Gegen Mitternacht wurde es hell in unserem Schlafzimmer. Das Notlicht, von meinem Mann in einer Steckdose angebracht, signalisierte Stromausfall. Mein Mann füllte vorsorglich alle verfügbaren Behälter mit Wasser. Beunruhigt machte er sich das Internet zunutze und stieß auf die Aufzeichnungen der Pegelstände in Altenahr im Viertelstundenrhythmus. Jetzt wurde die Gefahr dokumentiert. Der Pegel stieg anfangs alle 15 Minuten um circa acht Zentimeter. Dann schneller, und er näherte sich beängstigend der Hochwassermarke von 2016 mit 3,71 Metern.
§
Aufgaben |
- 1) Welchen Wert hatte laut dem Textauszug über die Hochwassernacht die Hochwassermarke von 2016?
- 2) Nenne alle Zahlen, die im Textauszug über die Hochwassernacht in Ziffern geschrieben stehen.
- 3) Führe den Textauszug über die Hochwassernacht bitte nach seinem letzten Satz fort.

Gegebene Zeilen |
§
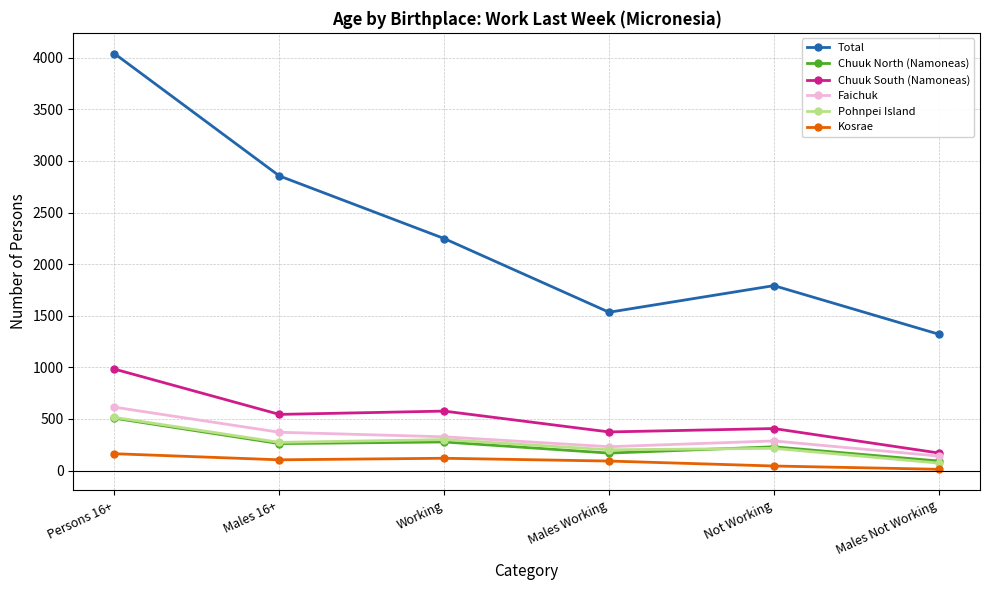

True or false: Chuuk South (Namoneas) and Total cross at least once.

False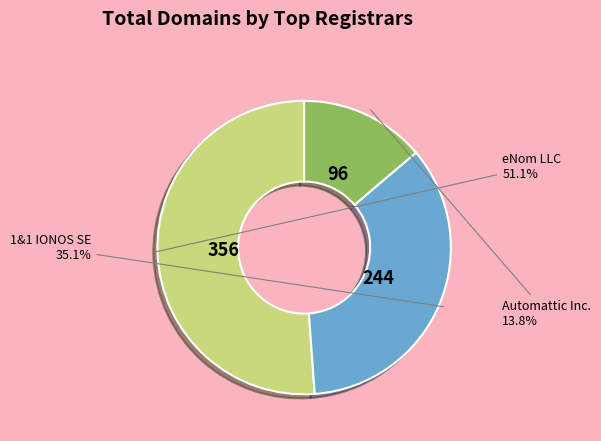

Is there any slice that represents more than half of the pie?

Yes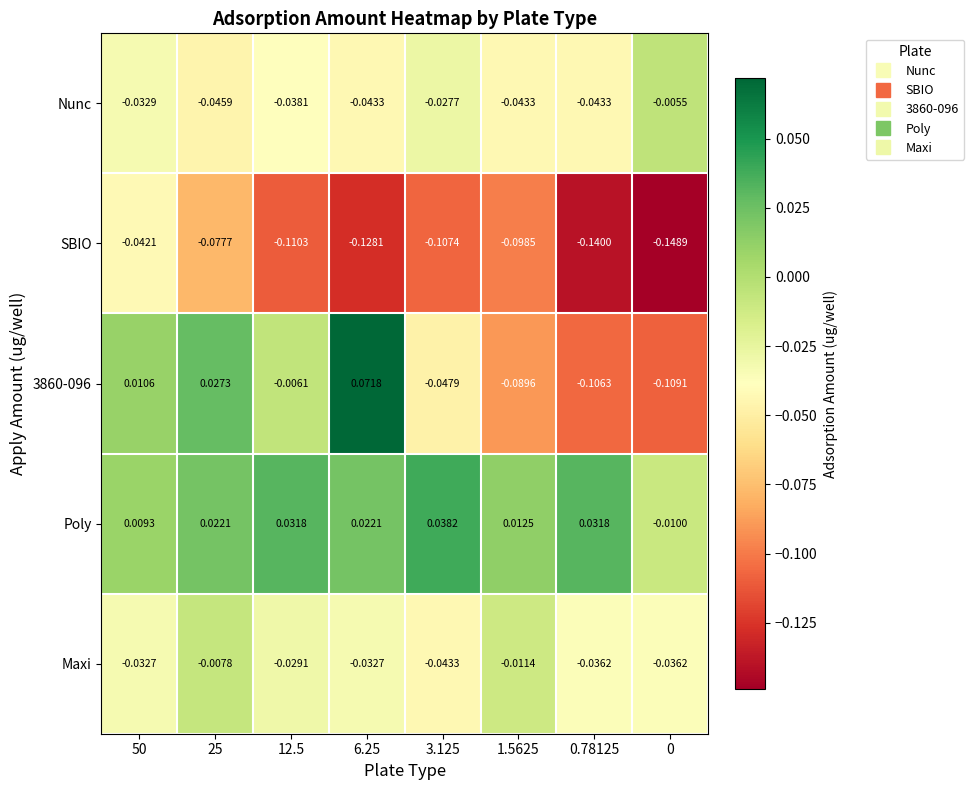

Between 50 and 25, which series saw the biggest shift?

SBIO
§
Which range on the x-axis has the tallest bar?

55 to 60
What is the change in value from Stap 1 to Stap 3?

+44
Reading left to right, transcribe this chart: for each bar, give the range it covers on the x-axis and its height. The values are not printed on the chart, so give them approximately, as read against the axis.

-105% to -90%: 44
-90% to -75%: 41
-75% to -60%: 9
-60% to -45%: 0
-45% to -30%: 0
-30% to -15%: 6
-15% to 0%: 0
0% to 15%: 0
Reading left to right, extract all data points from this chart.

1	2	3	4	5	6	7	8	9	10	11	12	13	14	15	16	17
§
Antworten |
- 1) 3,71 Meter

- 2) 15, 2016, 3,71

- 3)
Ein zuckender Strahl der Taschenlampe machte uns Angst: Die Steine der gepflasterten Zufahrt unter unserem Fenster schienen in Bewegung geraten zu sein. Das Wasser schlich sich heran. Bei der Betrachtung des einzigen dort geparkten Autos bestätigte sich unsere bange Vermutung: Die Radkappen des Wagens standen bereits zur Hälfte unter Wasser. Bald kippte das Auto nach vorn und setzte sich wie von Geisterhand bewegt in Bewegung. Plötzlich leuchteten für kurze Zeit die Rücklichter auf wie ein rotes Hilfesignal in der Dunkelheit. Ein Blick auf den Pegel Altenahr machte uns spätestens klar: Jetzt ist Handeln angesagt! In der letzten Viertelstunde war das Wasser um 45 Zentimeter gestiegen und bereits weit über der Hochwassermarke von 2016.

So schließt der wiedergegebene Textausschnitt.